Start of Material to process
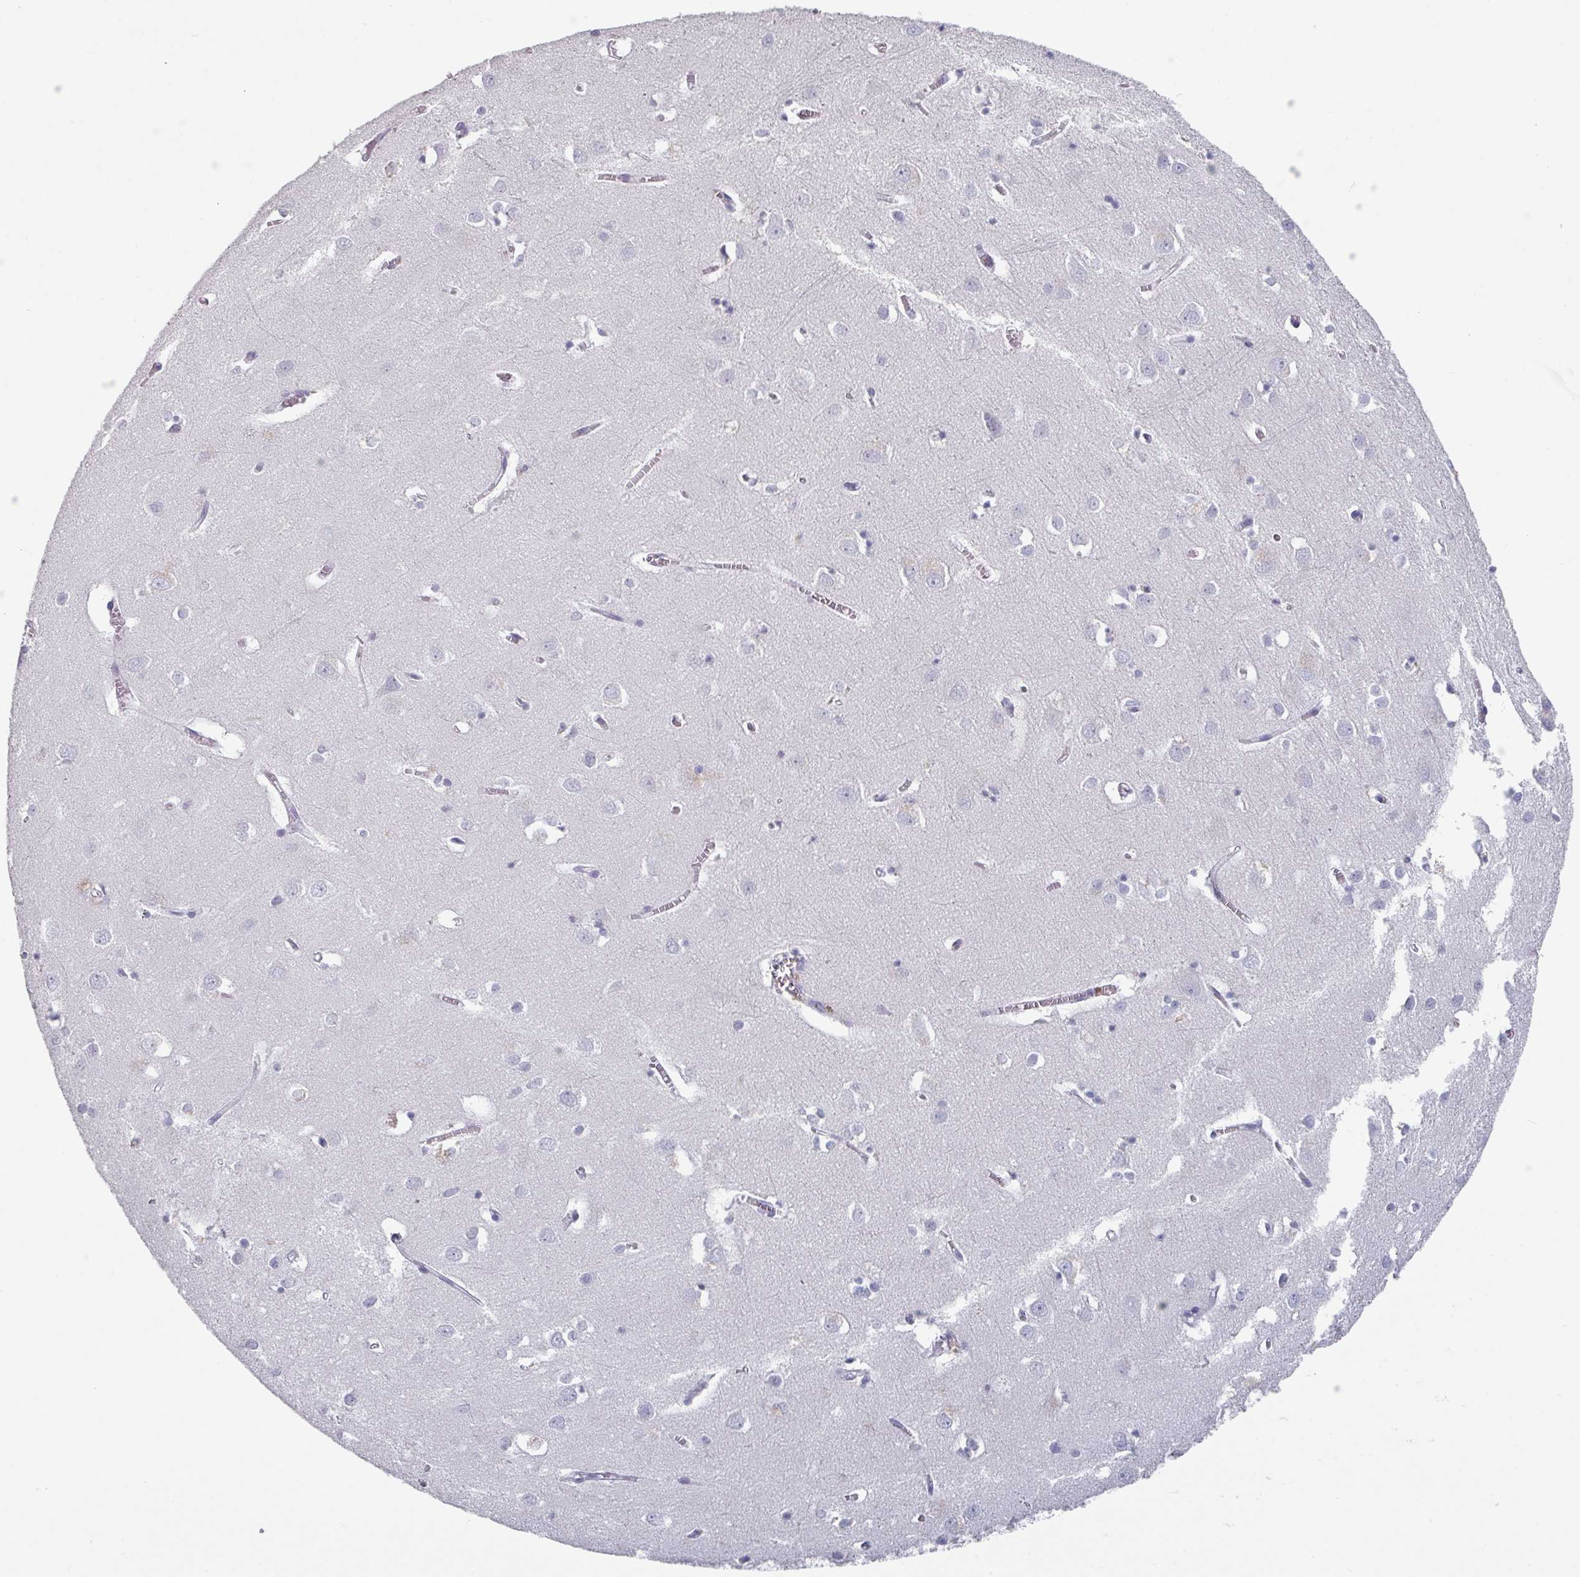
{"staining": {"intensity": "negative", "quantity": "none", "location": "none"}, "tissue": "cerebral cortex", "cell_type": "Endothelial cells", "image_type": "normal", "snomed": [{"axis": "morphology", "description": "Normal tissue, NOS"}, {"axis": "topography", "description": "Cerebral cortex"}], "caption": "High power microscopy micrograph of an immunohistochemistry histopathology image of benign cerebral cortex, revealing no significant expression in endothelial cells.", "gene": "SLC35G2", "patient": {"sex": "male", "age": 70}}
End of Material to process
Start of Material to process
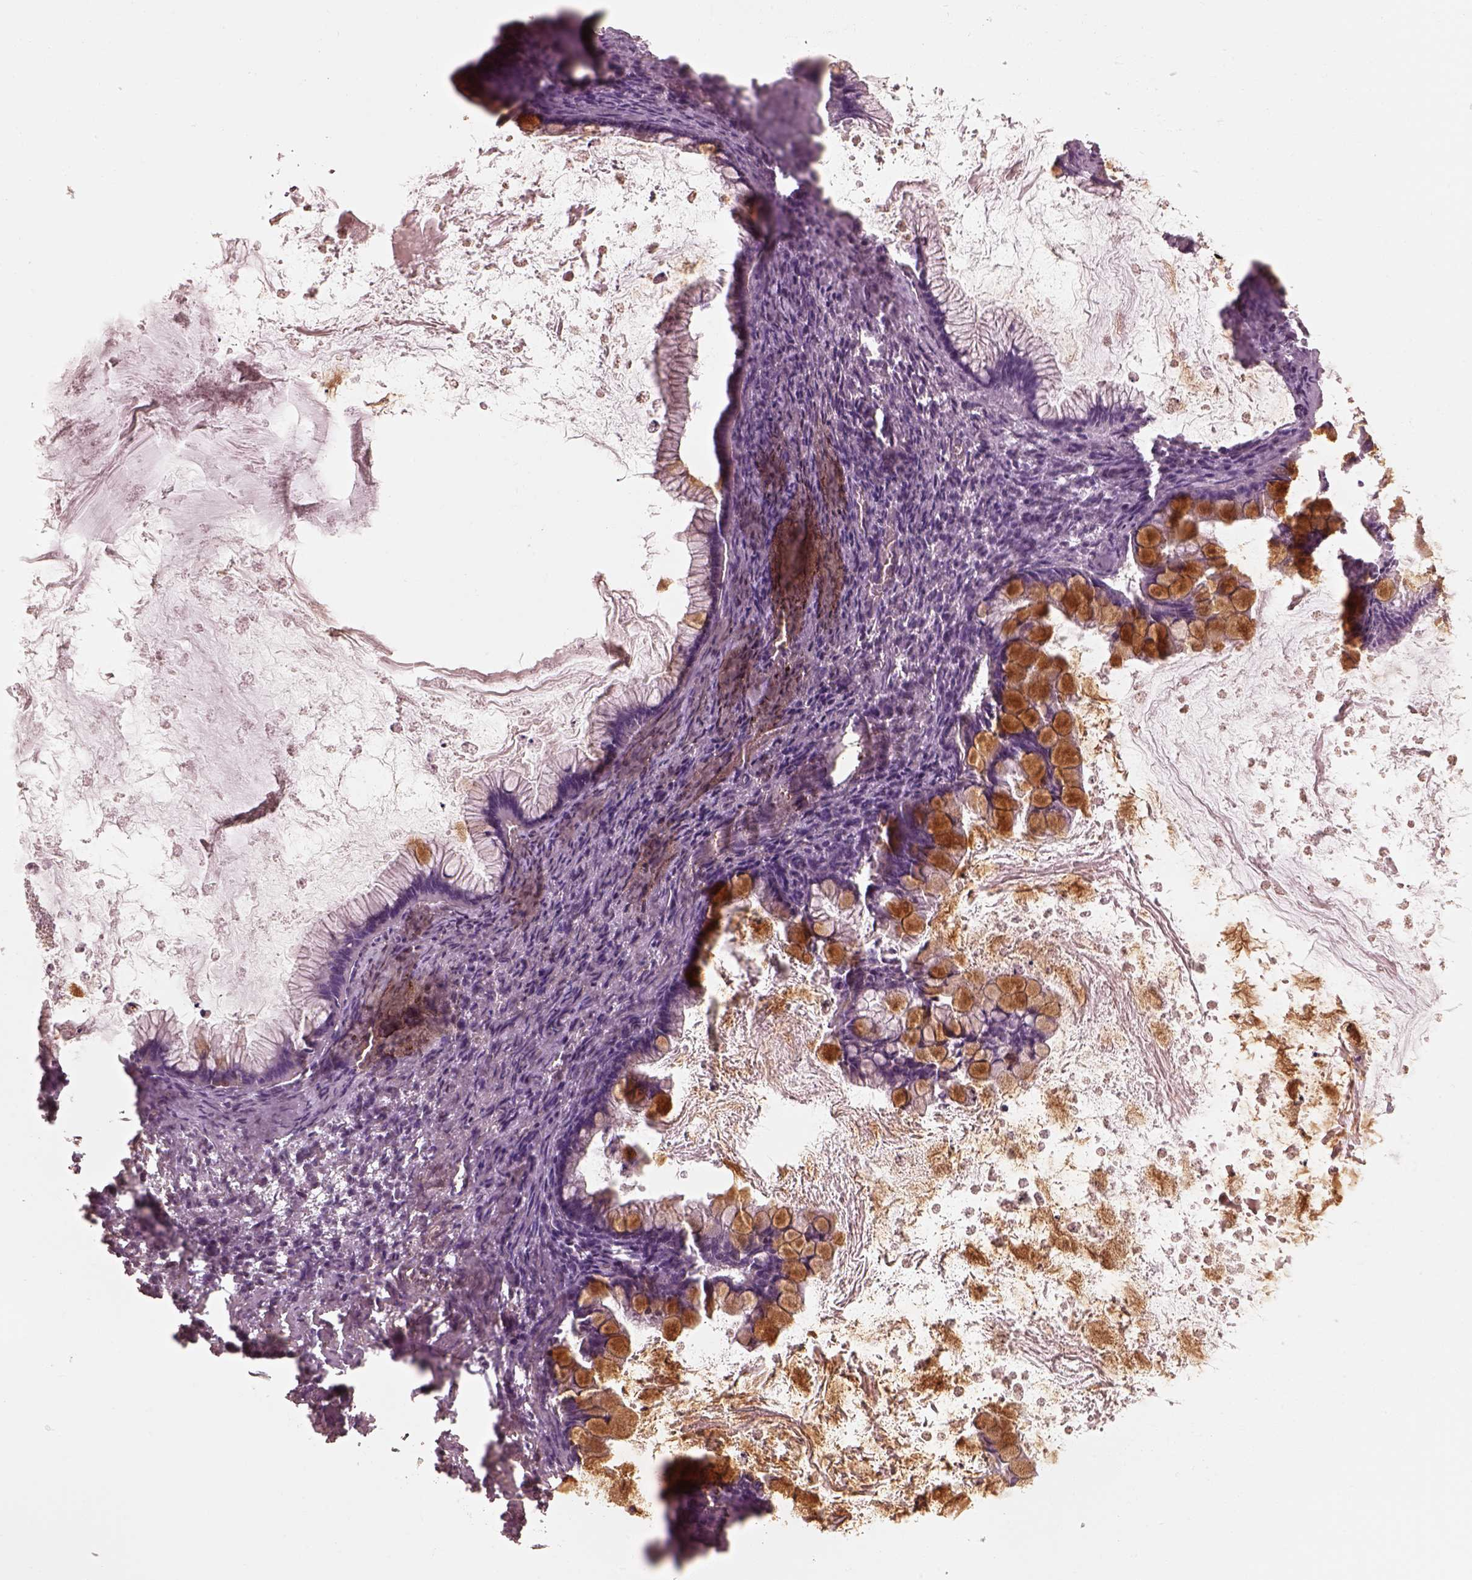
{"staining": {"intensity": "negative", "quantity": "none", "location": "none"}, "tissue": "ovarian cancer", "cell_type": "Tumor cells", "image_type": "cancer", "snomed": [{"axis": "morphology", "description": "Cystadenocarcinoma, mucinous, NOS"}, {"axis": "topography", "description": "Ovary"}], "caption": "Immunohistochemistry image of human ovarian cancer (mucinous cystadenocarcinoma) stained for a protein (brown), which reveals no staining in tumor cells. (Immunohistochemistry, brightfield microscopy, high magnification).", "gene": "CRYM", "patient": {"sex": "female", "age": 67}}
End of Material to process
Start of Material to process
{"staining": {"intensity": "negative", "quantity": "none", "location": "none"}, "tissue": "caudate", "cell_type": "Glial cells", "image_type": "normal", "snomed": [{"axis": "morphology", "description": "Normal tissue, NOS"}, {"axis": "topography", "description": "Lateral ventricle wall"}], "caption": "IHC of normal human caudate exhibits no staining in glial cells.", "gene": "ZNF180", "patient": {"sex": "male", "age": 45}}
End of Material to process
Your objective
Working through the entries above, copy every line in which "normal" is found.

Exercise output
{"staining": {"intensity": "negative", "quantity": "none", "location": "none"}, "tissue": "cerebral cortex", "cell_type": "Endothelial cells", "image_type": "normal", "snomed": [{"axis": "morphology", "description": "Normal tissue, NOS"}, {"axis": "topography", "description": "Cerebral cortex"}], "caption": "High power microscopy micrograph of an immunohistochemistry histopathology image of benign cerebral cortex, revealing no significant expression in endothelial cells.", "gene": "SLC35G2", "patient": {"sex": "male", "age": 70}}
{"staining": {"intensity": "negative", "quantity": "none", "location": "none"}, "tissue": "caudate", "cell_type": "Glial cells", "image_type": "normal", "snomed": [{"axis": "morphology", "description": "Normal tissue, NOS"}, {"axis": "topography", "description": "Lateral ventricle wall"}], "caption": "IHC of normal human caudate exhibits no staining in glial cells.", "gene": "ZNF180", "patient": {"sex": "male", "age": 45}}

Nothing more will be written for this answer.